__THE TASK__
All of the data, except its images, should be set down exactly as it appears.

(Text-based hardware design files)
######
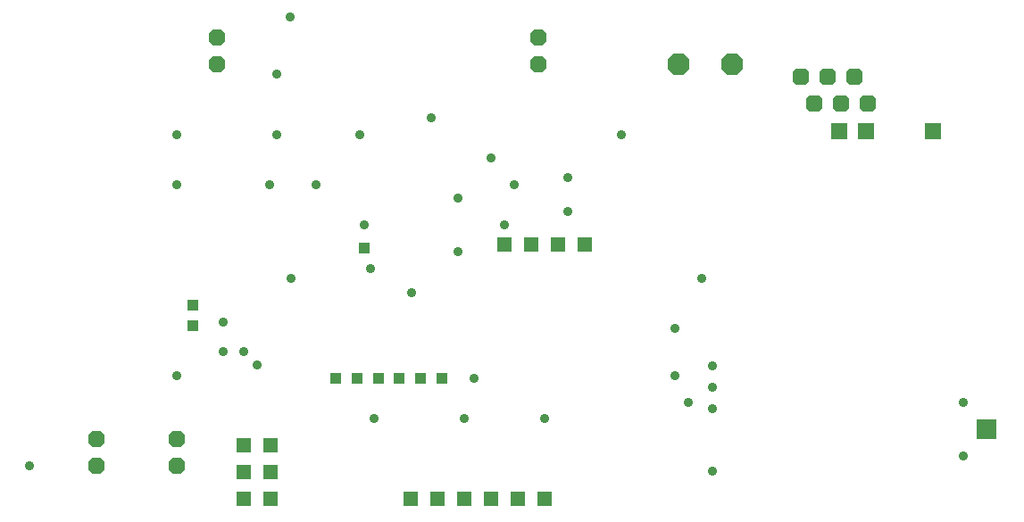
<source format=gbs>
%FSLAX35Y35*%
%MOIN*%
%IN4=Loetstoppmaskeunten(X.StopBot)*%
%ADD10C,0.00591*%
%ADD11C,0.00354*%
%ADD12C,0.00443*%
%ADD13C,0.00787*%
%ADD14C,0.00800*%
%ADD15C,0.01181*%
%ADD16C,0.01575*%
%ADD17C,0.01772*%
%ADD18C,0.01969*%
%ADD19C,0.02362*%
%ADD20C,0.03543*%
%ADD21C,0.11811*%
%ADD22C,0.12598*%
%ADD23C,0.14173*%
%AMR_24*21,1,0.01772,0.05118,0,0,270.000*%
%ADD24R_24*%
%AMR_25*21,1,0.01969,0.04724,0,0,90.000*%
%ADD25R_25*%
%AMR_26*21,1,0.02362,0.09843,0,0,180.000*%
%ADD26R_26*%
%AMR_27*21,1,0.03937,0.03937,0,0,180.000*%
%ADD27R_27*%
%AMR_28*21,1,0.03937,0.06299,0,0,90.000*%
%ADD28R_28*%
%AMR_29*21,1,0.03937,0.06299,0,0,270.000*%
%ADD29R_29*%
%AMR_30*21,1,0.04331,0.04331,0,0,0.000*%
%ADD30R_30*%
%AMR_31*21,1,0.04331,0.04331,0,0,180.000*%
%ADD31R_31*%
%AMR_32*21,1,0.04331,0.04331,0,0,270.000*%
%ADD32R_32*%
%AMR_33*21,1,0.05118,0.01772,0,0,270.000*%
%ADD33R_33*%
%AMR_34*21,1,0.05512,0.03937,0,0,0.000*%
%ADD34R_34*%
%AMR_35*21,1,0.05512,0.03937,0,0,180.000*%
%ADD35R_35*%
%AMR_36*21,1,0.05512,0.03937,0,0,270.000*%
%ADD36R_36*%
%AMR_37*21,1,0.05512,0.05512,0,0,180.000*%
%ADD37R_37*%
%AMR_38*21,1,0.05512,0.05512,0,0,270.000*%
%ADD38R_38*%
%AMR_39*21,1,0.05906,0.05906,0,0,0.000*%
%ADD39R_39*%
%AMR_40*21,1,0.06299,0.03937,0,0,0.000*%
%ADD40R_40*%
%AMR_41*21,1,0.06299,0.03937,0,0,180.000*%
%ADD41R_41*%
%AMR_42*21,1,0.06299,0.03937,0,0,270.000*%
%ADD42R_42*%
%AMR_43*21,1,0.07087,0.07087,0,0,0.000*%
%ADD43R_43*%
%AMR_44*21,1,0.07087,0.07087,0,0,90.000*%
%ADD44R_44*%
%AMR_45*21,1,0.07874,0.06299,0,0,90.000*%
%ADD45R_45*%
%AMR_46*21,1,0.07874,0.09843,0,0,180.000*%
%ADD46R_46*%
%AMR_47*21,1,0.08661,0.04724,0,0,0.000*%
%ADD47R_47*%
%AMR_48*21,1,0.19685,0.18750,0,0,0.000*%
%ADD48R_48*%
%AMR_49*21,1,0.19685,0.19685,0,0,0.000*%
%ADD49R_49*%
%AMR_50*21,1,0.23622,0.23622,0,0,0.000*%
%ADD50R_50*%
%AMOCT_51*4,1,8,0.029528,0.014764,0.014764,0.029528,-0.014764,0.029528,-0.029528,0.014764,-0.029528,-0.014764,-0.014764,-0.029528,0.014764,-0.029528,0.029528,-0.014764,0.029528,0.014764,270.000*%
%ADD51OCT_51*%
%AMOCT_52*4,1,8,0.031496,0.015748,0.015748,0.031496,-0.015748,0.031496,-0.031496,0.015748,-0.031496,-0.015748,-0.015748,-0.031496,0.015748,-0.031496,0.031496,-0.015748,0.031496,0.015748,90.000*%
%ADD52OCT_52*%
%AMOCT_53*4,1,8,0.039370,0.019685,0.019685,0.039370,-0.019685,0.039370,-0.039370,0.019685,-0.039370,-0.019685,-0.019685,-0.039370,0.019685,-0.039370,0.039370,-0.019685,0.039370,0.019685,180.000*%
%ADD53OCT_53*%
G54D20*
X127500Y146250D03*
X124901Y127500D03*
X142224Y127500D03*
X158523Y146250D03*
X290000Y59685D03*
X286250Y92500D03*
X383750Y46062D03*
X383750Y26062D03*
X35000Y22500D03*
X236250Y117500D03*
X236250Y130000D03*
X207500Y137500D03*
X256250Y146250D03*
X163750Y40000D03*
X201250Y55000D03*
X177775Y87224D03*
X195000Y102500D03*
X107500Y65000D03*
X290000Y51811D03*
X115000Y65000D03*
X281250Y46250D03*
X120000Y60000D03*
X290000Y43937D03*
X132775Y92500D03*
X160000Y112500D03*
X90000Y56250D03*
X90000Y127500D03*
X90000Y146250D03*
X127500Y168750D03*
X132500Y190000D03*
X212500Y112500D03*
X276250Y73750D03*
X185000Y152500D03*
X216250Y127490D03*
X195000Y122500D03*
X197500Y40000D03*
X227500Y40000D03*
X290000Y20314D03*
X162500Y96250D03*
X107500Y76250D03*
X276250Y56250D03*
G54D30*
X160000Y103750D03*
G54D31*
X181102Y55000D03*
X173228Y55000D03*
X188976Y55000D03*
X157480Y55000D03*
X149606Y55000D03*
X165354Y55000D03*
G54D32*
X96250Y74625D03*
X96250Y82500D03*
G54D37*
X227500Y10000D03*
X217500Y10000D03*
X207500Y10000D03*
X197500Y10000D03*
X187500Y10000D03*
X177500Y10000D03*
X242500Y105000D03*
X232500Y105000D03*
X222500Y105000D03*
X212500Y105000D03*
G54D38*
X115000Y30000D03*
X125000Y30000D03*
X115000Y20000D03*
X125000Y20000D03*
X115000Y10000D03*
X125000Y10000D03*
G54D39*
X347500Y147500D03*
X337500Y147500D03*
X372500Y147500D03*
G54D43*
X392500Y36062D03*
G54D51*
X105000Y172500D03*
X105000Y182500D03*
X225000Y172500D03*
X225000Y182500D03*
X60000Y32500D03*
X60000Y22500D03*
X90000Y32500D03*
X90000Y22500D03*
G54D52*
X333031Y167874D03*
X343031Y167874D03*
X348031Y157874D03*
X323031Y167874D03*
X328031Y157874D03*
X338031Y157874D03*
G54D53*
X297500Y172500D03*
X277500Y172500D03*
M02*

</source>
######
__REPLY__
<source format=gbs>
%FSLAX35Y35*%
%MOIN*%
%IN4=Loetstoppmaskeunten(X.StopBot)*%
%ADD10C,0.00591*%
%ADD11C,0.00354*%
%ADD12C,0.00443*%
%ADD13C,0.00787*%
%ADD14C,0.00800*%
%ADD15C,0.01181*%
%ADD16C,0.01575*%
%ADD17C,0.01772*%
%ADD18C,0.01969*%
%ADD19C,0.02362*%
%ADD20C,0.03543*%
%ADD21C,0.11811*%
%ADD22C,0.12598*%
%ADD23C,0.14173*%
%AMR_24*21,1,0.01772,0.05118,0,0,270.000*%
%ADD24R_24*%
%AMR_25*21,1,0.01969,0.04724,0,0,90.000*%
%ADD25R_25*%
%AMR_26*21,1,0.02362,0.09843,0,0,180.000*%
%ADD26R_26*%
%AMR_27*21,1,0.03937,0.03937,0,0,180.000*%
%ADD27R_27*%
%AMR_28*21,1,0.03937,0.06299,0,0,90.000*%
%ADD28R_28*%
%AMR_29*21,1,0.03937,0.06299,0,0,270.000*%
%ADD29R_29*%
%AMR_30*21,1,0.04331,0.04331,0,0,0.000*%
%ADD30R_30*%
%AMR_31*21,1,0.04331,0.04331,0,0,180.000*%
%ADD31R_31*%
%AMR_32*21,1,0.04331,0.04331,0,0,270.000*%
%ADD32R_32*%
%AMR_33*21,1,0.05118,0.01772,0,0,270.000*%
%ADD33R_33*%
%AMR_34*21,1,0.05512,0.03937,0,0,0.000*%
%ADD34R_34*%
%AMR_35*21,1,0.05512,0.03937,0,0,180.000*%
%ADD35R_35*%
%AMR_36*21,1,0.05512,0.03937,0,0,270.000*%
%ADD36R_36*%
%AMR_37*21,1,0.05512,0.05512,0,0,180.000*%
%ADD37R_37*%
%AMR_38*21,1,0.05512,0.05512,0,0,270.000*%
%ADD38R_38*%
%AMR_39*21,1,0.05906,0.05906,0,0,0.000*%
%ADD39R_39*%
%AMR_40*21,1,0.06299,0.03937,0,0,0.000*%
%ADD40R_40*%
%AMR_41*21,1,0.06299,0.03937,0,0,180.000*%
%ADD41R_41*%
%AMR_42*21,1,0.06299,0.03937,0,0,270.000*%
%ADD42R_42*%
%AMR_43*21,1,0.07087,0.07087,0,0,0.000*%
%ADD43R_43*%
%AMR_44*21,1,0.07087,0.07087,0,0,90.000*%
%ADD44R_44*%
%AMR_45*21,1,0.07874,0.06299,0,0,90.000*%
%ADD45R_45*%
%AMR_46*21,1,0.07874,0.09843,0,0,180.000*%
%ADD46R_46*%
%AMR_47*21,1,0.08661,0.04724,0,0,0.000*%
%ADD47R_47*%
%AMR_48*21,1,0.19685,0.18750,0,0,0.000*%
%ADD48R_48*%
%AMR_49*21,1,0.19685,0.19685,0,0,0.000*%
%ADD49R_49*%
%AMR_50*21,1,0.23622,0.23622,0,0,0.000*%
%ADD50R_50*%
%AMOCT_51*4,1,8,0.029528,0.014764,0.014764,0.029528,-0.014764,0.029528,-0.029528,0.014764,-0.029528,-0.014764,-0.014764,-0.029528,0.014764,-0.029528,0.029528,-0.014764,0.029528,0.014764,270.000*%
%ADD51OCT_51*%
%AMOCT_52*4,1,8,0.031496,0.015748,0.015748,0.031496,-0.015748,0.031496,-0.031496,0.015748,-0.031496,-0.015748,-0.015748,-0.031496,0.015748,-0.031496,0.031496,-0.015748,0.031496,0.015748,90.000*%
%ADD52OCT_52*%
%AMOCT_53*4,1,8,0.039370,0.019685,0.019685,0.039370,-0.019685,0.039370,-0.039370,0.019685,-0.039370,-0.019685,-0.019685,-0.039370,0.019685,-0.039370,0.039370,-0.019685,0.039370,0.019685,180.000*%
%ADD53OCT_53*%
G54D20*
X127500Y146250D03*
X124901Y127500D03*
X142224Y127500D03*
X158523Y146250D03*
X290000Y59685D03*
X286250Y92500D03*
X383750Y46062D03*
X383750Y26062D03*
X35000Y22500D03*
X236250Y117500D03*
X236250Y130000D03*
X207500Y137500D03*
X256250Y146250D03*
X163750Y40000D03*
X201250Y55000D03*
X177775Y87224D03*
X195000Y102500D03*
X107500Y65000D03*
X290000Y51811D03*
X115000Y65000D03*
X281250Y46250D03*
X120000Y60000D03*
X290000Y43937D03*
X132775Y92500D03*
X160000Y112500D03*
X90000Y56250D03*
X90000Y127500D03*
X90000Y146250D03*
X127500Y168750D03*
X132500Y190000D03*
X212500Y112500D03*
X276250Y73750D03*
X185000Y152500D03*
X216250Y127490D03*
X195000Y122500D03*
X197500Y40000D03*
X227500Y40000D03*
X290000Y20314D03*
X162500Y96250D03*
X107500Y76250D03*
X276250Y56250D03*
G54D30*
X160000Y103750D03*
G54D31*
X181102Y55000D03*
X173228Y55000D03*
X188976Y55000D03*
X157480Y55000D03*
X149606Y55000D03*
X165354Y55000D03*
G54D32*
X96250Y74625D03*
X96250Y82500D03*
G54D37*
X227500Y10000D03*
X217500Y10000D03*
X207500Y10000D03*
X197500Y10000D03*
X187500Y10000D03*
X177500Y10000D03*
X242500Y105000D03*
X232500Y105000D03*
X222500Y105000D03*
X212500Y105000D03*
G54D38*
X115000Y30000D03*
X125000Y30000D03*
X115000Y20000D03*
X125000Y20000D03*
X115000Y10000D03*
X125000Y10000D03*
G54D39*
X347500Y147500D03*
X337500Y147500D03*
X372500Y147500D03*
G54D43*
X392500Y36062D03*
G54D51*
X105000Y172500D03*
X105000Y182500D03*
X225000Y172500D03*
X225000Y182500D03*
X60000Y32500D03*
X60000Y22500D03*
X90000Y32500D03*
X90000Y22500D03*
G54D52*
X333031Y167874D03*
X343031Y167874D03*
X348031Y157874D03*
X323031Y167874D03*
X328031Y157874D03*
X338031Y157874D03*
G54D53*
X297500Y172500D03*
X277500Y172500D03*
M02*

</source>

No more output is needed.